Si beaucoup de personnes pensent comme moi, je me sens validé.
Plus elles sont nombreuses à approuver, plus ma conviction devient une certitude absolue.
L’insécurité humaine
Au-delà du langage, il faut reconnaître que tous les êtres humains vivent avec un certain degré d’insécurité :
- incertitude sur leur valeur,
- doute quant à leur capacité à être aimés ou estimés,
- peur d’être exclus ou rejetés.
Cette insécurité pousse souvent à rechercher la validation d’autrui.
Si quelqu’un partage mes croyances, je me sens rassuré.
S’il les contredit, je me sens menacé et fragilisé
L’histoire des cercles dans le sable
Un jour, un Blanc et un Amérindien discutaient de ce qu’ils savaient du monde.
- L’Amérindien traça un petit cercle d’environ un pied : « Voici ce que je sais. »
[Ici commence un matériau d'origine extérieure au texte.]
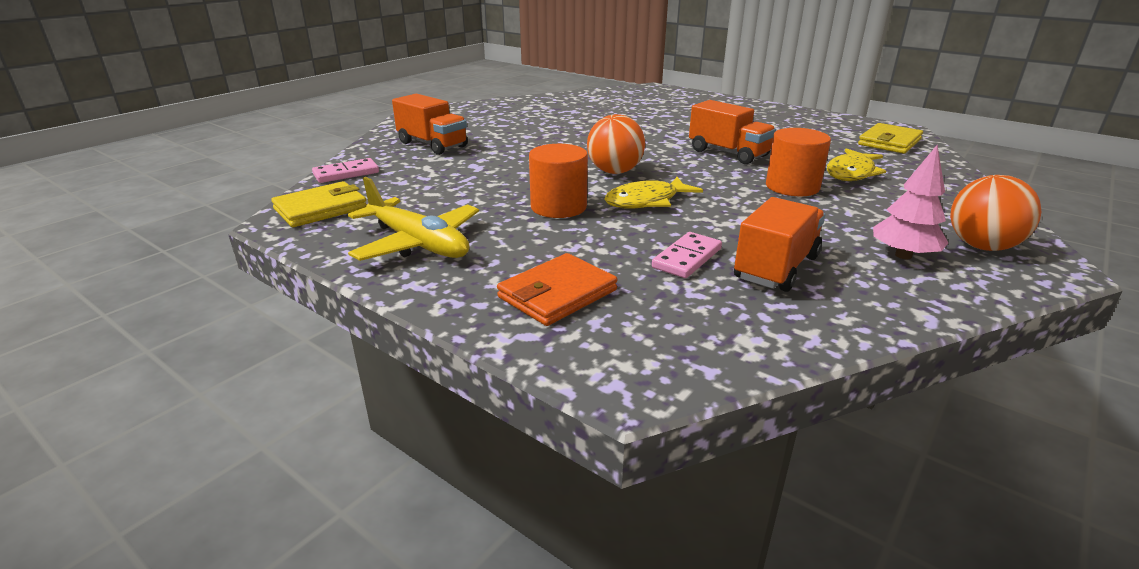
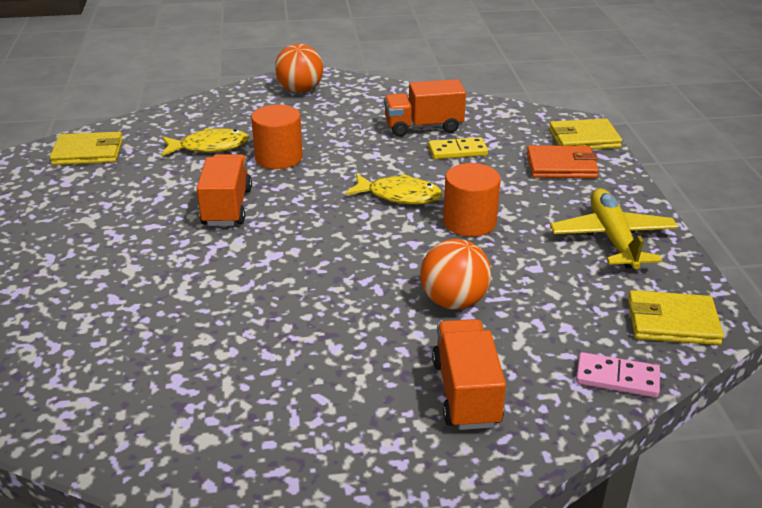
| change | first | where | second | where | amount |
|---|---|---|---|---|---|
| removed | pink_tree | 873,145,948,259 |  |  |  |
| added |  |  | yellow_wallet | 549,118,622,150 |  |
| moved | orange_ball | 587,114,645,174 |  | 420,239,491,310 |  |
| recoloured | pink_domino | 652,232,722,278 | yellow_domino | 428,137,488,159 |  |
- Le Blanc traça un cercle plus large : « Voici ce que moi, je sais. »
- L’Amérindien traça alors un immense cercle, vingt-cinq fois plus grand : « Et voici tout ce que nous ne savons pas. »
Cette image illustre la véritable sagesse : reconnaître l’immensité de notre ignorance.
Réduire la polarisation
La seule manière de réduire cette spirale est d’adopter un langage et une posture qui reconnaissent :
- notre incertitude cognitive ;
- notre insécurité émotionnelle ;
- notre conditionnement tribal.
Dire « Il semble que… » ou « D’après ce que je comprends… » est bien plus qu’une nuance linguistique : c’est un acte d’ouverture et de respect. Cela favorise l’écoute, la curiosité, et la possibilité d’apprendre de l’autre.
Le poids du conditionnement
Nous sommes tous façonnés par notre famille, notre culture, notre éducation, nos institutions.
Ce conditionnement nous donne une vision du monde, mais limite aussi notre ouverture à d’autres vérités possibles.Reconnaître cela, c’est faire un pas vers la coopération et la compréhension mutuelle.